In this study, an innovative approach to calculate structural response of multi-layer pavements has been developed. The approach has involved developing an ANN model to predict the maximum value of Hankel parameter, m max, at which the numerical integration process of pavement response functions gives a converged solution. The main advantage of this solution is that it allows for the optimisation of the number of Hankel parameters and integration constants which significantly enhances the accuracy and computational efficiency of the response calculation process. The results of this approach have been validated against the boundary conditions, a FEA model and available MLEA solutions. Based on the results of this study, the following conclusions can be drawn:

  1. 1.

    Pavement geometry, contact radius, and coordinates of the response point have critical effects on the complexity and extent of the response function.

  2. 2.

    The response function was found to be very sensitive to the depth of the analysis, distance of the analysis, load radius, and total thickness of the pavement.

  3. 3.

    Comparisons of MPA results of various multilayer pavements against MnLayer, FEA, and KenLayer demonstrated excellent agreement associated with significant improvement in the response accuracy of MPA near the pavement surface, particularly at the edge of the loaded area.

  4. 4.

    Large m-max values are mostly required near the pavement surface. These values, however, may vary substantially depending on r/H, a/H, z/a parameters. Hence, the ANN model is used to optimise m-max based on the input parameters, which has significantly improved the numerical integration efficiency eventually the response calculation speed. This solution is therefore suitable for applications require quick response such instant back-calculation of pavement layer properties, or in pavement performance simulations that involve using the Monte Carlo simulation method which requires hundreds or thousands of iterations and pavement response calculations.

  5. 5.

    Multilayer elastic analysis represents a great deal of simplification to the actual behaviour of asphalt and unbound materials.
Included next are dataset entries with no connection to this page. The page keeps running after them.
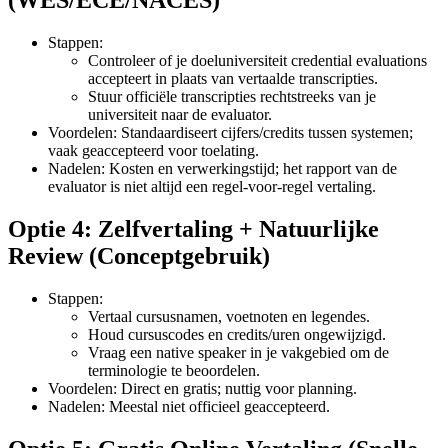
(WES/ECE/NACES)
Stappen:
Controleer of je doeluniversiteit credential evaluations
accepteert in plaats van vertaalde transcripties.
Stuur officiële transcripties rechtstreeks van je
universiteit naar de evaluator.
Voordelen: Standaardiseert cijfers/credits tussen systemen;
vaak geaccepteerd voor toelating.
Nadelen: Kosten en verwerkingstijd; het rapport van de
evaluator is niet altijd een regel‑voor‑regel vertaling.
Optie 4: Zelfvertaling + Natuurlijke
Review (Conceptgebruik)
Stappen:
Vertaal cursusnamen, voetnoten en legendes.
Houd cursuscodes en credits/uren ongewijzigd.
Vraag een native speaker in je vakgebied om de
terminologie te beoordelen.
Voordelen: Direct en gratis; nuttig voor planning.
Nadelen: Meestal niet officieel geaccepteerd.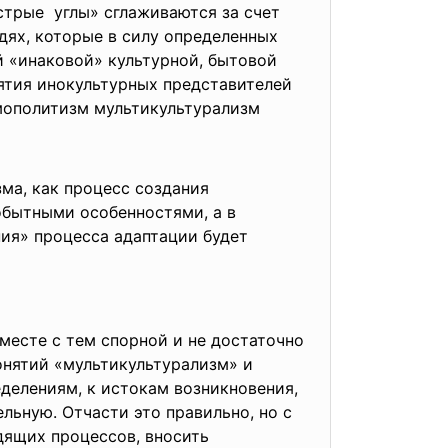
стрые углы» сглаживаются за счет
дях, которые в силу определенных
й «инаковой» культурной, бытовой
нятия инокультурных представителей
смополитизм мультикультурализм
ма, как процесс создания
обытными особенностями, а в
ия» процесса адаптации будет
месте с тем спорной и не достаточно
онятий «мультикультурализм» и
делениям, к истокам возникновения,
льную. Отчасти это правильно, но с
дящих процессов, вносить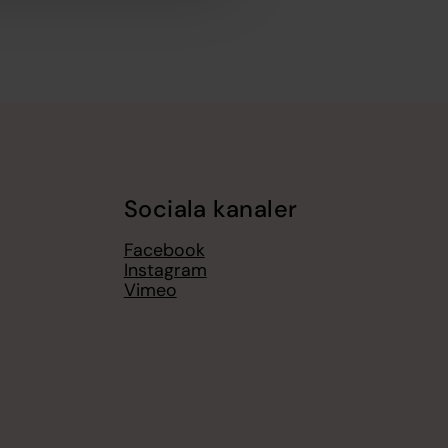
Sociala kanaler
Facebook
Instagram
Vimeo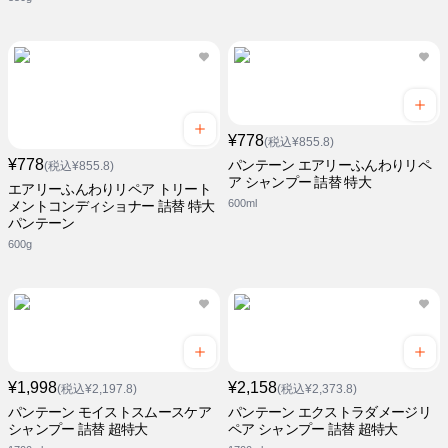
¥778
(税込¥855.8)
¥778
パンテーン エアリーふんわりリペ
(税込¥855.8)
ア シャンプー 詰替 特大
エアリーふんわりリペア トリート
600ml
メントコンディショナー 詰替 特大
パンテーン
600g
¥1,998
¥2,158
(税込¥2,197.8)
(税込¥2,373.8)
パンテーン モイストスムースケア
パンテーン エクストラダメージリ
シャンプー 詰替 超特大
ペア シャンプー 詰替 超特大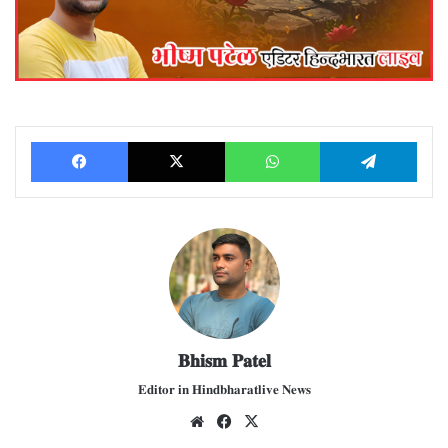
Facebook
X
WhatsApp
Telegram
𝐁𝐡𝐢𝐬𝐦 𝐏𝐚𝐭𝐞𝐥
𝐄𝐝𝐢𝐭𝐨𝐫 𝐢𝐧 𝐇𝐢𝐧𝐝𝐛𝐡𝐚𝐫𝐚𝐭𝐥𝐢𝐯𝐞 𝐍𝐞𝐰𝐬
We
Fac
X
bsit
ebo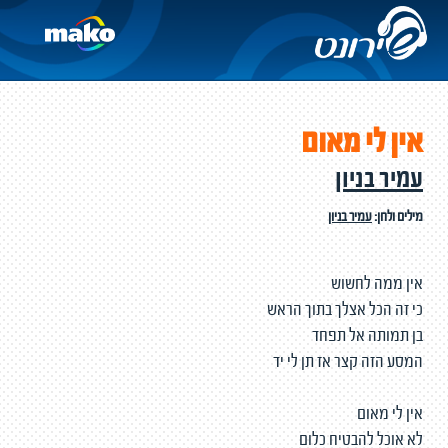
אין לי מאום
עמיר בניון
מילים ולחן:
עמיר בניון
אין ממה לחשוש
כי זה הכל אצלך בתוך הראש
בן תמותה אל תפחד
המסע הזה קצר אז תן לי יד
אין לי מאום
לא אוכל להבטיח כלום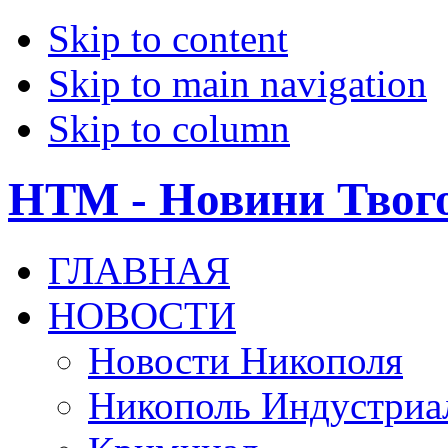
Skip to content
Skip to main navigation
Skip to column
НТМ - Новини Твог
ГЛАВНАЯ
НОВОСТИ
Новости Никополя
Никополь Индустриа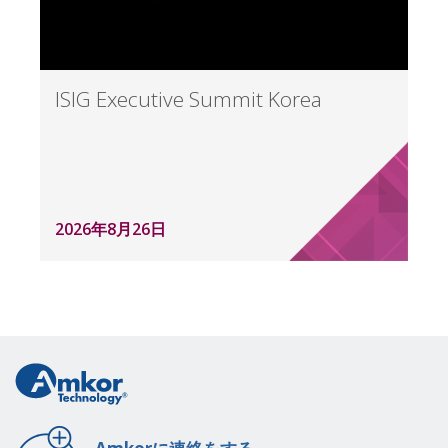
ISIG Executive Summit Korea
2026年8月26日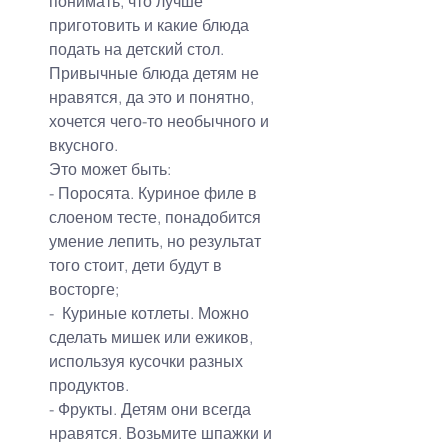
понимать, что лучше 
приготовить и какие блюда 
подать на детский стол. 
Привычные блюда детям не 
нравятся, да это и понятно, 
хочется чего-то необычного и 
вкусного.
Это может быть:
- Поросята. Куриное филе в 
слоеном тесте, понадобится 
умение лепить, но результат 
того стоит, дети будут в 
восторге;
-  Куриные котлеты. Можно 
сделать мишек или ежиков, 
используя кусочки разных 
продуктов.
- Фрукты. Детям они всегда 
нравятся. Возьмите шпажки и 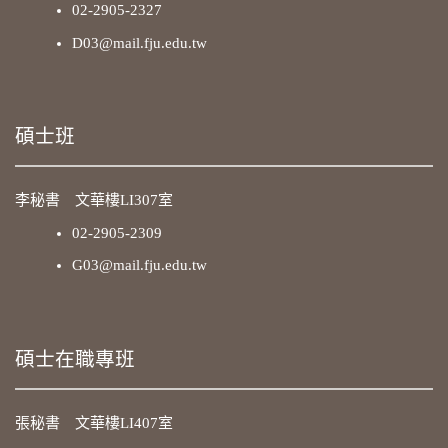
02-2905-2327
D03@mail.fju.edu.tw
碩士班
李秘書 文華樓LI307室
02-2905-2309
G03@mail.fju.edu.tw
碩士在職專班
張秘書 文華樓LI407室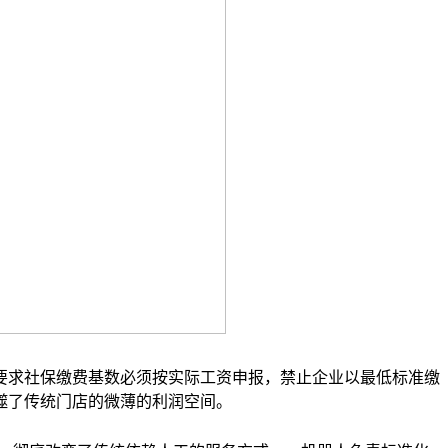
要求社保缴费基数必须按实际工资申报，禁止企业以最低标准缴
噬了传统门店的微薄的利润空间。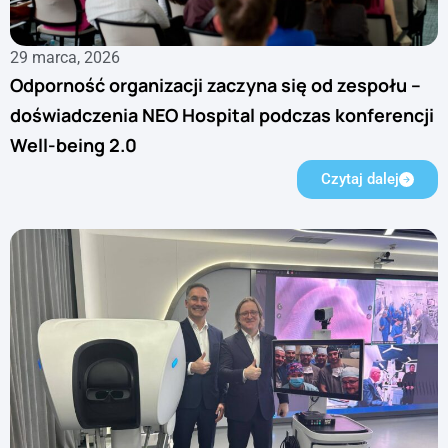
29 marca, 2026
Odporność organizacji zaczyna się od zespołu –
doświadczenia NEO Hospital podczas konferencji
Well-being 2.0
Czytaj dalej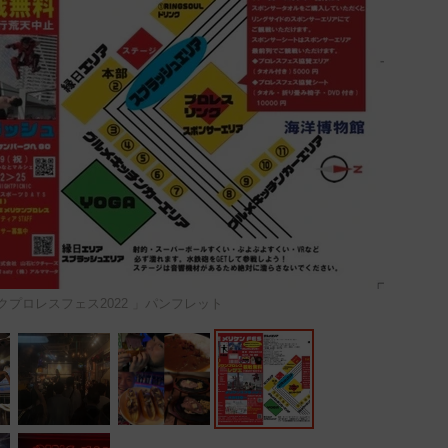
プロレスフェス2022 」パンフレット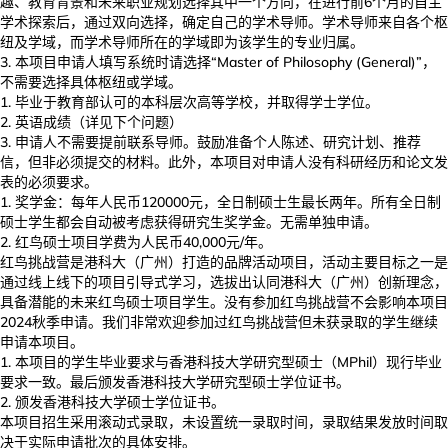
趣、教育背景和未来职业规划选择其中一个方向，在进行前6个月的自主
学术探索后，通过双向选择，确定自己的学术导师。学术导师来自各个枢
纽及学域，而学术导师所在的学域即为该学生的专业归属。
本项目申请人填写系统时请选择“Master of Philosophy (General)”，
不需要选择具体枢纽或学域。
毕业于教育部认可的本科层次高等学校，并取得学士学位。
英语成绩（详见下个问题）
申请人不需要提前联系导师。鼓励准备个人陈述、研究计划、推荐
信，但非必须提交的材料。此外，本项目对申请人没有科研经历和论文发
表的必须要求。
奖学金：每年人民币120000元，全日制硕士生最长两年。所有全日制
硕士学生都会自动被考虑获得研究生奖学金。无需单独申请。
红鸟硕士项目学费为人民币40,000元/年。
红鸟挑战营是港科大（广州）打造的品牌活动项目，活动主要目标之一是
通过线上线下的项目引导式学习，选拔出认同港科大（广州）创新理念，
具备潜能的未来红鸟硕士项目学生。没有参加红鸟挑战营不会影响本项目
2024秋季申请。我们非常欢迎参加过红鸟挑战营但未获录取的学生继续
申请本项目。
本项目的学生毕业要求与香港科技大学研究型硕士（MPhil）现行毕业
要求一致。最后颁发香港科技大学研究型硕士学位证书。
颁发香港科技大学硕士学位证书。
本项目招生采用滚动式录取，未设置统一录取时间，录取结果发放时间取
决于实际申请批次的具体安排。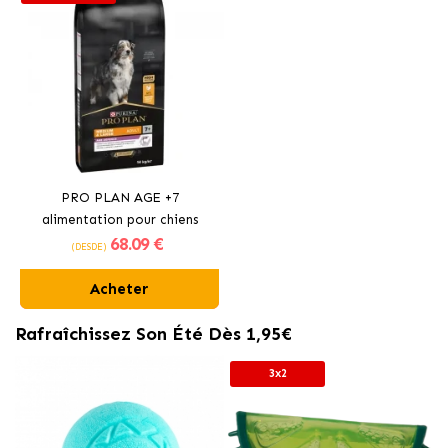
PRO PLAN AGE +7
alimentation pour chiens
68
.09 €
seniors au poulet
(DESDE)
Acheter
Rafraîchissez Son Été Dès 1,95€
3x2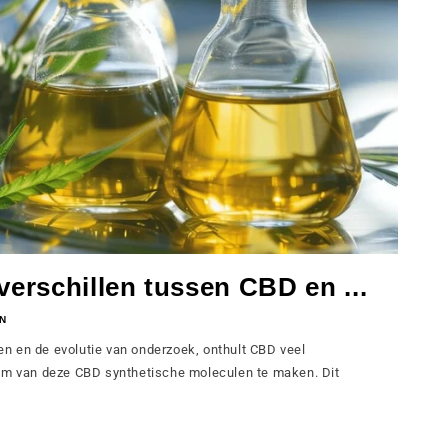
verschillen tussen CBD en ...
N
n en de evolutie van onderzoek, onthult CBD veel
 om van deze CBD synthetische moleculen te maken. Dit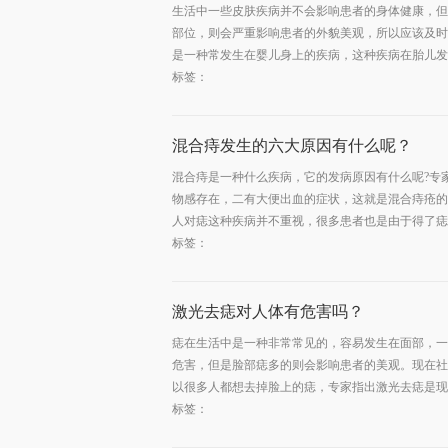
生活中一些皮肤疾病并不会影响患者的身体健康，但
部位，则会严重影响患者的外貌美观，所以应该及时
是一种常发生在婴儿身上的疾病，这种疾病在胎儿发育
标签：
混合痔发生的六大原因有什么呢？
混合痔是一种什么疾病，它的发病原因有什么呢?专
物感存在，二有大便出血的症状，这就是混合痔疮的
人对痣这种疾病并不重视，很多患者也是由于得了痣不
标签：
激光去痣对人体有危害吗？
痣在生活中是一种非常常见的，容易发生在面部，一
危害，但是脸部痣多的则会影响患者的美观。现在社
以很多人都想去掉脸上的痣，专家指出激光去痣是现在
标签：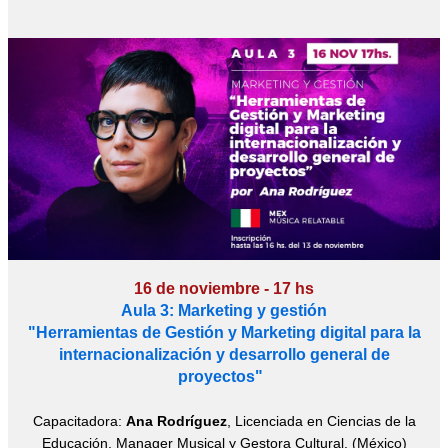
16 de noviembre - 17 hs
Aula 3: Marketing y gestión
"Herramientas de Gestión y Marketing digital para la
internacionalización y desarrollo general de
proyectos"
Capacitadora:
Ana Rodríguez
, Licenciada en Ciencias de la
Educación, Manager Musical y Gestora Cultural. (México)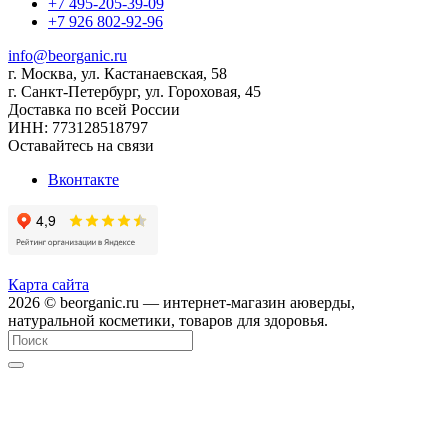
+7 495-205-39-09
+7 926 802-92-96
info@beorganic.ru
г. Москва, ул. Кастанаевская, 58
г. Санкт-Петербург, ул. Гороховая, 45
Доставка по всей России
ИНН:
773128518797
Оставайтесь на связи
Вконтакте
Карта сайта
2026 © beorganic.ru — интернет-магазин аюверды,
натуральной косметики, товаров для здоровья.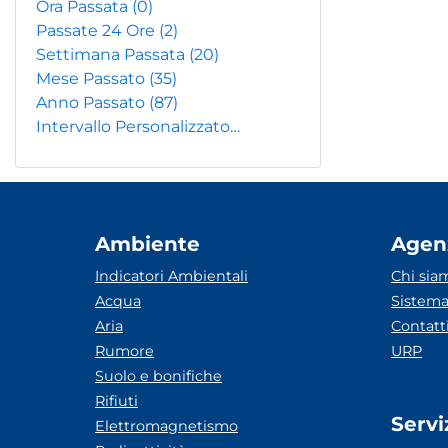
Ora Passata
(0)
Passate 24 Ore
(2)
Settimana Passata
(20)
Mese Passato
(35)
Anno Passato
(87)
Intervallo Personalizzato…
Ambiente
Agen
Indicatori Ambientali
Chi sia
Acqua
Sistema
Aria
Contatt
Rumore
URP
Suolo e bonifiche
Rifiuti
Servi
Elettromagnetismo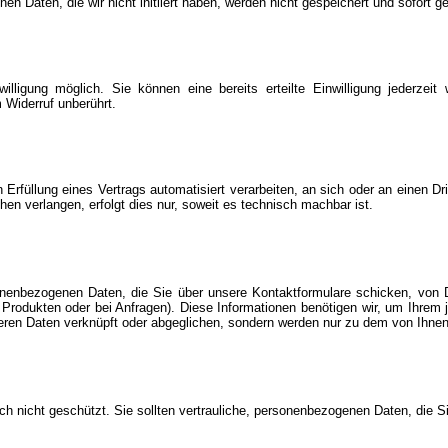
aten, die wir nicht initiiert haben, werden nicht gespeichert und sofort ge
illigung möglich. Sie können eine bereits erteilte Einwilligung jederzeit
 Widerruf unberührt.
in Erfüllung eines Vertrags automatisiert verarbeiten, an sich oder an einen
hen verlangen, erfolgt dies nur, soweit es technisch machbar ist.
nenbezogenen Daten, die Sie über unsere Kontaktformulare schicken, von Dr
Produkten oder bei Anfragen). Diese Informationen benötigen wir, um Ihre
eren Daten verknüpft oder abgeglichen, sondern werden nur zu dem von Ihn
ch nicht geschützt. Sie sollten vertrauliche, personenbezogenen Daten, die S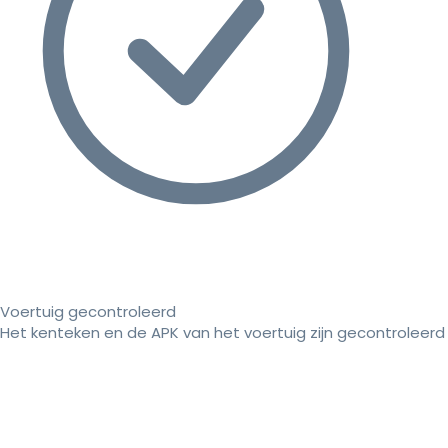
Voertuig gecontroleerd
Het kenteken en de APK van het voertuig zijn gecontroleerd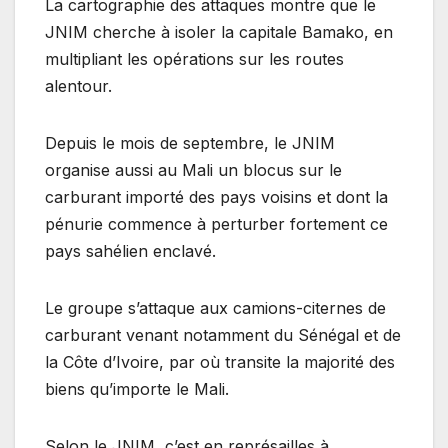
La cartographie des attaques montre que le
JNIM cherche à isoler la capitale Bamako, en
multipliant les opérations sur les routes
alentour.
Depuis le mois de septembre, le JNIM
organise aussi au Mali un blocus sur le
carburant importé des pays voisins et dont la
pénurie commence à perturber fortement ce
pays sahélien enclavé.
Le groupe s’attaque aux camions-citernes de
carburant venant notamment du Sénégal et de
la Côte d’Ivoire, par où transite la majorité des
biens qu’importe le Mali.
Selon le JNIM, c’est en représailles à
In order to establish a relationship between the simplified model and the actual behaviour, one can consider calculating moduli of asphalt layers under certain temperatures and frequencies then consider the calculated moduli in the MLEA model. Similarly, equivalent moduli of the unbound layers can be derived under various humidity levels for instance, which can be used in the MLEA model. These measures could reduce the gap between the MLEA results and the actual response of the materials.

  6. 6.

    Future research will focus on expanding the developed approach to analyse viscoelastic material behaviour, pavement response to dynamic loading, and implementation in pavement management systems.